§ **Direction**
For each statement, say yes or no on whether it agrees with the text on marriage and peace, and quote the words of that text that decide it: (a) The New Testament uses the word eros when speaking of marriage. (b) Agape is the same word the New Testament uses for God's sacrificial love for us. (c) The French village of Villers-Bretonneux was liberated under the command of Lt.-General Sir John Monash.

§ **Given passage**
━━━━━━━━━━━━━━━━━━━━━━━━━━━━━━

A clearer understanding of the Trinity helps us to appreciate the richness of Paul’s words about the ‘order’ of a marriage relationship. Indeed we begin to see how tightly wrought are Paul’s words to wives and husbands, and to husbands and wives in Colossians 3:18 and 19. The two commands must be taken together.

He is therefore not saying that wives are to submit to abuse or be marital doormats – people who take what is handed out to them and who speak only when spoken to. He is not saying that wives are to be weak or to see themselves as inferior. Jesus was not weak when he prayed in the Garden of Gethsemane: “Father,… not my will, but yours be done” (Luke 22:42). In contemporary English, deference captures the essence of Paul’s, submit.

Yes, this is counter to our culture’s thinking and practice. But notice that Paul’s tougher word is to husbands: Husbands love your wives and do not treat them harshly.

Having enjoined wives to show deference to their husbands, Paul does not say, ‘and men, you rule’. Husbands are not told to control their wives let alone exercise dominion over them. They are told to love. And here again, our Western world has been led astray.

Our one English word love is used to translate four Greek words – one of them being eros, from which we get our word ‘erotic’. It is a word associated with intense emotional feeling. Yet neither Paul nor the New Testament uses this word to speak of marriage. Rather, we find a very different word — agape. There are no rapturous, mystical experiences associated with it. It is the same word the New Testament uses to speak of God’s costly sacrificial love for us.

Eros is a word of self-gratification – a demanding, craving love, a love that demands a lover. Agape is a word of self-forgetfulness. It is a generous, altruistic sacrificial love, more interested in the welfare of the one who is loved. Eros wants to take. Agape wants to serve.

When Paul speaks of a husband’s love in Colossians 3:19, he is writing of a love that is committed to serving the very best interests of the loved one. This doesn’t mean he’s called on to serve his wife’s selfish whims but rather her deepest needs.

When we have a better understanding of God our lives and relationships are enriched. How much are we dependent on God’s written self-revelation for our better appreciation of him and his ways. And, fallen human beings that we are, how much we need to ask for his grace of forgiveness and strength joyfully to follow his commands.

Peace . . .

‘Peace’ is a word that goes to the heart of the Christian message. It’s something we all long for, yet it is one thing the world does not have. Everywhere we go there are tensions, injustices, and conflicts.

In fact today, April 25, Australia remembers the sacrifice of tens of thousands of Australians who died in war. A special focus this year is on April 25, 1918, the start of the turning point on the Western front with the liberating of the French village, Villers-Bretonneux under the command of the Australian, Lt.-General Sir John Monash. ‘The Great War’ as it was called, was said to be the war that would end all wars!

Yet daily we learn of appalling atrocities perpetrated in Syria and Yemen to name just two places. Wars subvert people’s trust in the existence of a good and loving God.

━━━━━━━━━━━━━━━━━━━━━━━━━━━━━━

Rows of box annotation records
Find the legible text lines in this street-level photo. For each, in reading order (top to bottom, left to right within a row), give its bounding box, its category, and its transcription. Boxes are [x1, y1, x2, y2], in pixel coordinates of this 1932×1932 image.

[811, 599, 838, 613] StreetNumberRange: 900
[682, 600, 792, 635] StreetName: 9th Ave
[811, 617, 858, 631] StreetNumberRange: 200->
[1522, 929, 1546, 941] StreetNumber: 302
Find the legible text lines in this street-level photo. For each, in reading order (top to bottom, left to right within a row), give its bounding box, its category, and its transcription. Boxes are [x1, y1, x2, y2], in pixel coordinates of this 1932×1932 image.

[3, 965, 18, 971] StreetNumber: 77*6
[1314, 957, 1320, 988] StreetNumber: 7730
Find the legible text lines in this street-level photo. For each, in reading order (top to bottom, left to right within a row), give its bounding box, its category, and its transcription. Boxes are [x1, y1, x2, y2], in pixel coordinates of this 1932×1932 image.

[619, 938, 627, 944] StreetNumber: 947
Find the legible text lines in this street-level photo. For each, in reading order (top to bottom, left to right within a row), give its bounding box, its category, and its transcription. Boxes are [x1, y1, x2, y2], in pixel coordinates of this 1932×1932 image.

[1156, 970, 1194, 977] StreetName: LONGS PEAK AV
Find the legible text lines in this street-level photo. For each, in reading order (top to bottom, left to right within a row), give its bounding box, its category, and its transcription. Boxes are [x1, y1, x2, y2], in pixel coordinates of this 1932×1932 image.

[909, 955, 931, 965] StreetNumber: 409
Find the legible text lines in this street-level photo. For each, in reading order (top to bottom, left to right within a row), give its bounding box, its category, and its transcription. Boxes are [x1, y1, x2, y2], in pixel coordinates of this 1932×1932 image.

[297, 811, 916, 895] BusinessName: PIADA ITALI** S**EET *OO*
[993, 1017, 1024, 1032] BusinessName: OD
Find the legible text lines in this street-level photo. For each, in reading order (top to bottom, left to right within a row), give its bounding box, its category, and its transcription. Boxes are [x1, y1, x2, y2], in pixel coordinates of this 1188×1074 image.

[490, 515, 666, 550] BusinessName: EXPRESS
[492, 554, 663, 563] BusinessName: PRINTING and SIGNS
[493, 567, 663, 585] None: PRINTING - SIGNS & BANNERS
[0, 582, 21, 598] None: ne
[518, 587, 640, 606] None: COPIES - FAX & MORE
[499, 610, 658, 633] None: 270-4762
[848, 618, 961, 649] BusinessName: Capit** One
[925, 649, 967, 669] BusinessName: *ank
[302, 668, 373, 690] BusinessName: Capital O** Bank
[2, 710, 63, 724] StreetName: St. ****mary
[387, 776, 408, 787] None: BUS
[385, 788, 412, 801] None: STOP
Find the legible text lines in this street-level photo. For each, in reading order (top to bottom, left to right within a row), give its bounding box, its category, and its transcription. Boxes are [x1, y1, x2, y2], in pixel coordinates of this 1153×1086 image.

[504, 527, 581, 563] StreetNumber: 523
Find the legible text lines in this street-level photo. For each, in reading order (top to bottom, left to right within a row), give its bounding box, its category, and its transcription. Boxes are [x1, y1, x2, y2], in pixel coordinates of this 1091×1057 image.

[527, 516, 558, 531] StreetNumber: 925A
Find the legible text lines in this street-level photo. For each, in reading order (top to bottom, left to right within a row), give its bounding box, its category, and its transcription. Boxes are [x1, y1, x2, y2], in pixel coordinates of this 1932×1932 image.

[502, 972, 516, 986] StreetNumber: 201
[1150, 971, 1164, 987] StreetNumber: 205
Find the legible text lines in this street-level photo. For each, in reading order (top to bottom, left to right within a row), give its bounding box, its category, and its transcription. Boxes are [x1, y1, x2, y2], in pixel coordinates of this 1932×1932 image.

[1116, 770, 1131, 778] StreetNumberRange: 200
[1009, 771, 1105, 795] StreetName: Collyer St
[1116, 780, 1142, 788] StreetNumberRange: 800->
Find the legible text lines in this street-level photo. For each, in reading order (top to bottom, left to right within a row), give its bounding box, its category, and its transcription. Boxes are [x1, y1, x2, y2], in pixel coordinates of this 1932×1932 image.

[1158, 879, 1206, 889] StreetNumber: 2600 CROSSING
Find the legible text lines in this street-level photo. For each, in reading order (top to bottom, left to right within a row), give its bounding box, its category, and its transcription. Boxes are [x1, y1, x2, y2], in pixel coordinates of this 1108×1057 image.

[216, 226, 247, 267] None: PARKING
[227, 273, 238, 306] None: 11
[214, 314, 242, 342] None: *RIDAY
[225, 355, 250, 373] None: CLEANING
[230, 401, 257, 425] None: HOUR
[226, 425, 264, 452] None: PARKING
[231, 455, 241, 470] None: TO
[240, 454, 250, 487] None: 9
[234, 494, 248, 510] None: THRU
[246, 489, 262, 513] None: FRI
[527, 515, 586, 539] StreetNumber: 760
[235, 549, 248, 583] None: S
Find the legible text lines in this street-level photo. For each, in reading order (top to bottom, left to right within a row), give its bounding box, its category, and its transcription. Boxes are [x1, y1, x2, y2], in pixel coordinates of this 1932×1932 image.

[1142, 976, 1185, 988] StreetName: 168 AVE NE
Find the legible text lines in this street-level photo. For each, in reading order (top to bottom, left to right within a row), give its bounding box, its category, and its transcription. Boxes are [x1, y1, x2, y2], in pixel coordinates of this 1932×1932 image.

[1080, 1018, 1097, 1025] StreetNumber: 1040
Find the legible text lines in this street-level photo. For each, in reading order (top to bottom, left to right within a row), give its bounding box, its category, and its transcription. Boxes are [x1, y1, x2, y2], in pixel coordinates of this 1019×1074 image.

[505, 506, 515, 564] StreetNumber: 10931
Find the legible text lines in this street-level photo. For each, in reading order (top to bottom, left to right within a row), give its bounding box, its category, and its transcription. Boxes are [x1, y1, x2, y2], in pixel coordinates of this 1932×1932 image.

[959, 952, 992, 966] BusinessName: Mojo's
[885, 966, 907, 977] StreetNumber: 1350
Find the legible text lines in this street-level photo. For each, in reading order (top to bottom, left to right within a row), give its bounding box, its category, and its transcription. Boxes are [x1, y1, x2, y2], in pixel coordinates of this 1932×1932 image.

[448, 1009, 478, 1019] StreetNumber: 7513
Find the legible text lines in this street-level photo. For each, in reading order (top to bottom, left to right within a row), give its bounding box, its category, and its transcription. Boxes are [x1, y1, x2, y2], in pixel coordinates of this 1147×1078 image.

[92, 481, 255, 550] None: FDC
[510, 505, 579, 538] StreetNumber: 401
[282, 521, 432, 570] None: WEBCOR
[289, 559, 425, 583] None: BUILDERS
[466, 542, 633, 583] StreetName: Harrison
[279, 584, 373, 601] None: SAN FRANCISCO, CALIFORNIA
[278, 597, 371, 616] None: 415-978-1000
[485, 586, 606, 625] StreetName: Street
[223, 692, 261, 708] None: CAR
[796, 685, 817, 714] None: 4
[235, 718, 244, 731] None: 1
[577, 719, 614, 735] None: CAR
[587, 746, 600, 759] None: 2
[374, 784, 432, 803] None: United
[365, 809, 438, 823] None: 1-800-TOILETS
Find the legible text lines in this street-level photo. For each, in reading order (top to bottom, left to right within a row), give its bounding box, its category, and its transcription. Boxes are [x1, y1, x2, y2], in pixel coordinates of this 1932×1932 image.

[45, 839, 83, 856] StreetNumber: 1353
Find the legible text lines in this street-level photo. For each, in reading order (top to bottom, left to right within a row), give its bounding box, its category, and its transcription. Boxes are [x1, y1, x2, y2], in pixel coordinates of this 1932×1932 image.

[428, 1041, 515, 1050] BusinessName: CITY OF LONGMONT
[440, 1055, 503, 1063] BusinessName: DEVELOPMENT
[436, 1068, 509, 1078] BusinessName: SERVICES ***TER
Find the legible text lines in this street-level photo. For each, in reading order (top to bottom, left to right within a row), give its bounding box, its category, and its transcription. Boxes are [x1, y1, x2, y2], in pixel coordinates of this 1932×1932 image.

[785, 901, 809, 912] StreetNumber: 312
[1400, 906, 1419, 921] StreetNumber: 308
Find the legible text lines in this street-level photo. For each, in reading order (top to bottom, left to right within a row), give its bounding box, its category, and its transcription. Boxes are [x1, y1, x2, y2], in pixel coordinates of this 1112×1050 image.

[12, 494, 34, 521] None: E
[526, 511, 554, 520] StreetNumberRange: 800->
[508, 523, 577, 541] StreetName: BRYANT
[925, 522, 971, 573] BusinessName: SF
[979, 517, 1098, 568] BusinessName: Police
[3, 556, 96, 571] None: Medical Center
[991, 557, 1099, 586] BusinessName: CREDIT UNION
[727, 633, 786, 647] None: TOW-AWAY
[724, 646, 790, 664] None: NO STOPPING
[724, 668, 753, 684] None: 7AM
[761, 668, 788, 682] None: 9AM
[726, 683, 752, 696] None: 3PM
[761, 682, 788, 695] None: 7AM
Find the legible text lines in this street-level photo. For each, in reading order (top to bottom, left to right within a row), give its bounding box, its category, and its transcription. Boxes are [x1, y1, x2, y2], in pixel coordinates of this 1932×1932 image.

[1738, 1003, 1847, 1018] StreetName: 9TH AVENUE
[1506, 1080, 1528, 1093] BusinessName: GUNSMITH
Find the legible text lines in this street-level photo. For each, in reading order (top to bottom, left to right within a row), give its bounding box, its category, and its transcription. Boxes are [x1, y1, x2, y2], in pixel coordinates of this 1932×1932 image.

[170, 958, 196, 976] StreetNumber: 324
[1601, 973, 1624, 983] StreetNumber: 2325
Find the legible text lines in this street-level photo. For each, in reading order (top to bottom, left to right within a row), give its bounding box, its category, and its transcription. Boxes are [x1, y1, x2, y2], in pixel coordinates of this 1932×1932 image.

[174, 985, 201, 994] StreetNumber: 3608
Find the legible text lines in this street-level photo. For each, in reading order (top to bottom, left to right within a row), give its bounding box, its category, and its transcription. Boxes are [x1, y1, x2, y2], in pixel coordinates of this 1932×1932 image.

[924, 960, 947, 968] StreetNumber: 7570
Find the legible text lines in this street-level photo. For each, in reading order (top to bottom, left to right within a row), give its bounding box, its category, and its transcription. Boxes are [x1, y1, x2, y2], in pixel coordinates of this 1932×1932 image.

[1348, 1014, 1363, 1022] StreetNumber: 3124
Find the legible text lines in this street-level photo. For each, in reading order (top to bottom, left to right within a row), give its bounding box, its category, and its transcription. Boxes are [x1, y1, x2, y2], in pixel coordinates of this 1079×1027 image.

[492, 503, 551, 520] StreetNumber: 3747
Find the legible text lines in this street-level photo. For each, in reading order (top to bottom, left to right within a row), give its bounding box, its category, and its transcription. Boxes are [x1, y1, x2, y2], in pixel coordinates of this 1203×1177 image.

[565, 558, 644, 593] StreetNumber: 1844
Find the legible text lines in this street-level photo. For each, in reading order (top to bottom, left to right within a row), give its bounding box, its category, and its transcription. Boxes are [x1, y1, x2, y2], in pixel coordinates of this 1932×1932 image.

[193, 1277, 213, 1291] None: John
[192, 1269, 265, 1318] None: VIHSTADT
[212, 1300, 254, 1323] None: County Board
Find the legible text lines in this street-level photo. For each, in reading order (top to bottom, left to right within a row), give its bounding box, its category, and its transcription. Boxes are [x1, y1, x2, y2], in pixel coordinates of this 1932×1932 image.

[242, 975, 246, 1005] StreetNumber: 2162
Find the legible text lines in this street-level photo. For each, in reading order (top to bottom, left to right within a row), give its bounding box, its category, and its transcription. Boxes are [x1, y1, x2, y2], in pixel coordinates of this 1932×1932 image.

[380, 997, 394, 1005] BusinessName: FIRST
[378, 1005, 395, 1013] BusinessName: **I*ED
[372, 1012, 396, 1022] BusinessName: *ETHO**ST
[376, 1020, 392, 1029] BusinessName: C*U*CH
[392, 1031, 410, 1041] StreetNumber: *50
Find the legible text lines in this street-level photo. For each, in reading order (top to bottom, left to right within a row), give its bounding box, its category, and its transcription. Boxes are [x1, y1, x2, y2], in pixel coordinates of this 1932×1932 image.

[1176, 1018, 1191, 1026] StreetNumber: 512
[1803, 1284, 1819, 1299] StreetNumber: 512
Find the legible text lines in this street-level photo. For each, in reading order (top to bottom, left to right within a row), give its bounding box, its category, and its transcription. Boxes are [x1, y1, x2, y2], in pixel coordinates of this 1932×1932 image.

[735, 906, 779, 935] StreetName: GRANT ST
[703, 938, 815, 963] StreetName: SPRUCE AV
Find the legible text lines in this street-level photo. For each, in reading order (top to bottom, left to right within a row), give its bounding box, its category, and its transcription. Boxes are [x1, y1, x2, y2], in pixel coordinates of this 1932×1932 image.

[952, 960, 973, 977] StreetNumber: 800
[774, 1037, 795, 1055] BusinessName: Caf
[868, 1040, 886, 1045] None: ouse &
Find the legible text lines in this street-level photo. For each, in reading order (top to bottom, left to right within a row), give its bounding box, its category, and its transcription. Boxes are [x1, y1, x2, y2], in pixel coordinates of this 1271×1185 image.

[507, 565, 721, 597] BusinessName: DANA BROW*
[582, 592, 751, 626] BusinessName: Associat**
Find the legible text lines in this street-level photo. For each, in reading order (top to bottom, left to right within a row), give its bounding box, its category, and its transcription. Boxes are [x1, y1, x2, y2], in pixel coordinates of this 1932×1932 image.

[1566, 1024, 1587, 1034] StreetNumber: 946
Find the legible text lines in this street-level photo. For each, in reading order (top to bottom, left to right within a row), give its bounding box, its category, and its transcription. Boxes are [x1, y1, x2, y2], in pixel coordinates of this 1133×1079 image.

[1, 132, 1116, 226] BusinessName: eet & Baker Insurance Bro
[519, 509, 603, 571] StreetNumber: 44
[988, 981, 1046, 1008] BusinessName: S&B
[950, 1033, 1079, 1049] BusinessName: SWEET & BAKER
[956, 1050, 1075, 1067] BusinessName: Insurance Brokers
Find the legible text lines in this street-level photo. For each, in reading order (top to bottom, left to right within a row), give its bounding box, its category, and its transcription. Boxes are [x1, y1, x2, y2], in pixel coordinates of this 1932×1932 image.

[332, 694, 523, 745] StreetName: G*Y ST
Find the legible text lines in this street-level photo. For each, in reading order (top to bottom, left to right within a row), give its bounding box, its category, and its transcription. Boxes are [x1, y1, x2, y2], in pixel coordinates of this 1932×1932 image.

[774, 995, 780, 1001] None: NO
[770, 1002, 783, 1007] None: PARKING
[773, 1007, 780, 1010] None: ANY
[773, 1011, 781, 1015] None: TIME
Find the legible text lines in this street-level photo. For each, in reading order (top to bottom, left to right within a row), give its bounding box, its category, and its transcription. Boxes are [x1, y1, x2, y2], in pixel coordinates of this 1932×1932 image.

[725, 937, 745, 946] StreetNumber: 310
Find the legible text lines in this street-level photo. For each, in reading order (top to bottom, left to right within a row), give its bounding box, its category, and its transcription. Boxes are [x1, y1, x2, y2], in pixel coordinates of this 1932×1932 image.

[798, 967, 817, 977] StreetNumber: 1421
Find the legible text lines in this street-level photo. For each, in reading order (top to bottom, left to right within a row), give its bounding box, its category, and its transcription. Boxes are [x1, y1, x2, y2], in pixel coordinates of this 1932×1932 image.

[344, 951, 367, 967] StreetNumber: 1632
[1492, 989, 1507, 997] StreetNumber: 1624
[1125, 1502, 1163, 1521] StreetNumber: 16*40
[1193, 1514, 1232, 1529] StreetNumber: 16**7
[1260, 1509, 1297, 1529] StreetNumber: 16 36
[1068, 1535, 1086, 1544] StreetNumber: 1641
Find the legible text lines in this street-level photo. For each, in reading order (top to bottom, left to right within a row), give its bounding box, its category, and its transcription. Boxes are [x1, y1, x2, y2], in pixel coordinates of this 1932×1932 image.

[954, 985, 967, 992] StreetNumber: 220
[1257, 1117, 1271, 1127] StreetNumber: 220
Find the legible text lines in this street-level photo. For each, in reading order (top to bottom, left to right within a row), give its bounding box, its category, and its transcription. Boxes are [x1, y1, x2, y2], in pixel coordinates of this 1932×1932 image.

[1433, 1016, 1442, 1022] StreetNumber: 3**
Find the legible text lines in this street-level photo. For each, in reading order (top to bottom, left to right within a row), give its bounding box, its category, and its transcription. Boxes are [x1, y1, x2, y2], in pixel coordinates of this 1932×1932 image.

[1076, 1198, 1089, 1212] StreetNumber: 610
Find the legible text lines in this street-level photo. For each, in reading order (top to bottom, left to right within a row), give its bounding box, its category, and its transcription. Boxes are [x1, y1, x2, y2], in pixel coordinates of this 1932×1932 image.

━━━━━━━━━━━━━━━━━━━━━━━━━━━━━━

§ **Completed task**
(a) No: "Yet neither Paul nor the New Testament uses this word to speak of marriage."
(b) Yes: "It is the same word the New Testament uses to speak of God’s costly sacrificial love for us."
(c) Yes: "the liberating of the French village, Villers-Bretonneux under the command of the Australian, Lt.-General Sir John Monash"